This morning the Court of Appeal has handed down judgment in the case of Paragon Asra Housing Limited v. James Neville  EWCA Civ 1712.
It is a judgment of significance to all social housing practitioners facing warrant suspension applications by tenants who raise arguments of disability discrimination.
There are two important principles arising from the Judgment of Sir Colin Rimer (with whom Lord Justice Simon and Lady Justice Asplin agreed):
- Where, on making a suspended possession order, the circumstances are such that it can be inferred that the Court found that the Order is not discriminatory against a disabled defendant, the court can also be taken to hold that the enforcement of the order in accordance with its terms will also not be discriminatory absent a material change in circumstances.
- Even if a Judge has not demonstrated explicit consideration of the question of proportionality in the four-fold structured manner highlighted in Akerman-Livingstone v Aster Community Housing Limited  2 WLR 721, the Court will consider whether the question of proportionality has been considered in substance.

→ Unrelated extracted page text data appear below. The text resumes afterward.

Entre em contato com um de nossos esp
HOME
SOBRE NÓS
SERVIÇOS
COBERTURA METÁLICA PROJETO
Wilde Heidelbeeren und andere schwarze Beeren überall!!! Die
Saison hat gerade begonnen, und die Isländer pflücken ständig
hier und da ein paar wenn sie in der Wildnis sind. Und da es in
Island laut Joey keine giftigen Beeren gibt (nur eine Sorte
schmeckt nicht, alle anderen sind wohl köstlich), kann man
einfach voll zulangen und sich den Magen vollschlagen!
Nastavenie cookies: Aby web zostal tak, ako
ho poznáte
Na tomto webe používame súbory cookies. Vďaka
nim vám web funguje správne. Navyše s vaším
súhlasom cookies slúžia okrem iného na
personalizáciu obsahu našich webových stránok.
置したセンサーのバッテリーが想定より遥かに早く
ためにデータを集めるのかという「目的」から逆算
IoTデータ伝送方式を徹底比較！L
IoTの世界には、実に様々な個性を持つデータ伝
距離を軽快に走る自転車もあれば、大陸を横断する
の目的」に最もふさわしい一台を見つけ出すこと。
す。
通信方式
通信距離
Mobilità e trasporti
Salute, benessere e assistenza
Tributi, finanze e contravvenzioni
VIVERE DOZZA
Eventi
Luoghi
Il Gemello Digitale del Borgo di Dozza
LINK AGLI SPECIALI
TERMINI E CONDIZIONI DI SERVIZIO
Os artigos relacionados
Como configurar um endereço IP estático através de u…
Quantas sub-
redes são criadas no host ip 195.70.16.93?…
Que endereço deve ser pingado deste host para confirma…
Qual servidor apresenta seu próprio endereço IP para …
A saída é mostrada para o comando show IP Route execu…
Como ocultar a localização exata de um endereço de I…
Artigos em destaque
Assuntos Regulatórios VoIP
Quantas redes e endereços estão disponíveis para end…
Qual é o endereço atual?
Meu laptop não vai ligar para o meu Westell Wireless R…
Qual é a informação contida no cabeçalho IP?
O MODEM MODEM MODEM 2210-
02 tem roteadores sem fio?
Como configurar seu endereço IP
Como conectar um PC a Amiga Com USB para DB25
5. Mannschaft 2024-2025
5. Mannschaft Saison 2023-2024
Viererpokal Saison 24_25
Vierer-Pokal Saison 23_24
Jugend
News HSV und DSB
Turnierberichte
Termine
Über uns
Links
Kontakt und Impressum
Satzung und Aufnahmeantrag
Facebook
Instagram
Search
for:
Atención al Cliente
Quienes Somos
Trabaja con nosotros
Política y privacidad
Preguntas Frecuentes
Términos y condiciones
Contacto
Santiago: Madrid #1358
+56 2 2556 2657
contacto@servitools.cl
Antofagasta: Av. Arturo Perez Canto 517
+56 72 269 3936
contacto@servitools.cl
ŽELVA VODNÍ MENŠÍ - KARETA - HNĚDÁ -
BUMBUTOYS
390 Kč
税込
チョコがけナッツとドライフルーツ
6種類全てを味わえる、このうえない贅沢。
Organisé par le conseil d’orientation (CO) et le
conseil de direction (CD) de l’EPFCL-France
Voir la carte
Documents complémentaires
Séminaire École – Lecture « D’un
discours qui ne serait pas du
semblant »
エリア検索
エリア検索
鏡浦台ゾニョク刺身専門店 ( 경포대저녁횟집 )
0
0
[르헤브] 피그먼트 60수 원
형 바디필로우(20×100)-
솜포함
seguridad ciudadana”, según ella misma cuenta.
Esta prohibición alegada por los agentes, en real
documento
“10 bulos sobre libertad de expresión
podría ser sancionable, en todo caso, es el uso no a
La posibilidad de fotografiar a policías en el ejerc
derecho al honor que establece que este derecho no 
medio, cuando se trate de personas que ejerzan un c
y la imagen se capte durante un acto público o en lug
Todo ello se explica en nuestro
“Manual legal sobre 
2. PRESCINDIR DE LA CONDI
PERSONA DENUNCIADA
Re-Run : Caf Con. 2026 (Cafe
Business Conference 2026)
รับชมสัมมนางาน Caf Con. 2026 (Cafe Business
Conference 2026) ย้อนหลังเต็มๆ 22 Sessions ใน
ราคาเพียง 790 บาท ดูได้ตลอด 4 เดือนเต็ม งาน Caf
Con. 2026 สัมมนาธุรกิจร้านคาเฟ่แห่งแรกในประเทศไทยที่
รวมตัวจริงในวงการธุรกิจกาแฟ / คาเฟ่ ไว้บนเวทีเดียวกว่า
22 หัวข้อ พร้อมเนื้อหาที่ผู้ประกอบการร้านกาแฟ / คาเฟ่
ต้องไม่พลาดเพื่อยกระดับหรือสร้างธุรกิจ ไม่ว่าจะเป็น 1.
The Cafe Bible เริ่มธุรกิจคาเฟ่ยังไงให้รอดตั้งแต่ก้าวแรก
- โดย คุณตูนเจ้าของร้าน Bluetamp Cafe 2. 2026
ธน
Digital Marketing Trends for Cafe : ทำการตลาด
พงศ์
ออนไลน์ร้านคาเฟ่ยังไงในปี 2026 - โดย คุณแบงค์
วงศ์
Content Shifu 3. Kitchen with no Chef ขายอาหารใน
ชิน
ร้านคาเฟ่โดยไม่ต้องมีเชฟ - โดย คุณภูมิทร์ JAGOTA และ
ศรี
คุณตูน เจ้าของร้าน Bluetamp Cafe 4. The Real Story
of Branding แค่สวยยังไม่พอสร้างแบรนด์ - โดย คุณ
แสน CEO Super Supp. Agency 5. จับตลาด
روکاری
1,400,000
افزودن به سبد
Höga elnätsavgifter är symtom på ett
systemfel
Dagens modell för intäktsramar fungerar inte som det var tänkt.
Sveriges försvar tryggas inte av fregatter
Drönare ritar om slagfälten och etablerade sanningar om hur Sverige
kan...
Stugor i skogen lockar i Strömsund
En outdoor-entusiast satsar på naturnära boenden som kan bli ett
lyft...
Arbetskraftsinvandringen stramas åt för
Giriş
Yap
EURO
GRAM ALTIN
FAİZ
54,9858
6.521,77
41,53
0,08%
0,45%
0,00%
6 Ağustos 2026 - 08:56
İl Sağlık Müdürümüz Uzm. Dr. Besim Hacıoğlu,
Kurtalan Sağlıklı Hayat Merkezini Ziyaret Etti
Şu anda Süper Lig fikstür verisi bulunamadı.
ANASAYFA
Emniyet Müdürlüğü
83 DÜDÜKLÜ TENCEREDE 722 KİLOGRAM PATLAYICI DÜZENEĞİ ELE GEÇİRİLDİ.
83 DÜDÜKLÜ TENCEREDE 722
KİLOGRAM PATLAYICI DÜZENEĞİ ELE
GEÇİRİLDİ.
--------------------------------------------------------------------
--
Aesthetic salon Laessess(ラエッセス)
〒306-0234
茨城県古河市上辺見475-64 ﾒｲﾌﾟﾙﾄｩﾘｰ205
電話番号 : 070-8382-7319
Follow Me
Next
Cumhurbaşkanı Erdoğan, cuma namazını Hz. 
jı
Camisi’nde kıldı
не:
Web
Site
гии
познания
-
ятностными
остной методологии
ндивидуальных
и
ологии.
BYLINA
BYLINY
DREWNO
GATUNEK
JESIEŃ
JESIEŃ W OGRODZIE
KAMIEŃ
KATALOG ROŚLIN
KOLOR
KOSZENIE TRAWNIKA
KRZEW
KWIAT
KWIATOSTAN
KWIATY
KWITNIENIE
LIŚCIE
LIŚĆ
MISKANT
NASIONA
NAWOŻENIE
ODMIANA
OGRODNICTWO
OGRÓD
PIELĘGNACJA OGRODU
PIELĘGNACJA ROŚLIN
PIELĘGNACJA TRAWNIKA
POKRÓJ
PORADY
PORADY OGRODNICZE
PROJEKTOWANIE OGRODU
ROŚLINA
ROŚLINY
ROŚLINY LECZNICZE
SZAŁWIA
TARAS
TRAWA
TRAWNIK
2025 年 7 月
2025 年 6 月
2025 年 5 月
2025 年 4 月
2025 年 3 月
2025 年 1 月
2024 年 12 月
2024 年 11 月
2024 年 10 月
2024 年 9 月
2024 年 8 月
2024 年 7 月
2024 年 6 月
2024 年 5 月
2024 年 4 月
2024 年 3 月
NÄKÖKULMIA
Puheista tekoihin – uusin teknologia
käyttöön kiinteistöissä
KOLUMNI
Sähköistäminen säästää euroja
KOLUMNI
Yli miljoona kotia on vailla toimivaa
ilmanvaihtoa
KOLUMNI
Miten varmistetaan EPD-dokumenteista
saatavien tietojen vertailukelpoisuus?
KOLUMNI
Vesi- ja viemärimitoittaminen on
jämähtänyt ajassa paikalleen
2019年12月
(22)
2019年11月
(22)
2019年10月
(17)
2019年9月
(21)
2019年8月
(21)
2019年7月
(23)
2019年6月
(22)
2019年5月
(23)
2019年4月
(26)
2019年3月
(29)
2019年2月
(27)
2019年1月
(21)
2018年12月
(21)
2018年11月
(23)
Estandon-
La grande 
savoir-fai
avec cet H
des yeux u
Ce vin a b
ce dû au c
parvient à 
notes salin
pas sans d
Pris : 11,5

The present case was an example of where it was clear from their Judgment that the District Judge had, in substance, considered whether the enforcement of the order was a proportionate means of achieving a legitimate aim.
Ryan Kohli represented the successful Appellant, Paragon Asra Housing Limited, instructed by Gavinder Ryait, Partner and Assistant Head of the Housing Management Department at Batchelors Solicitors.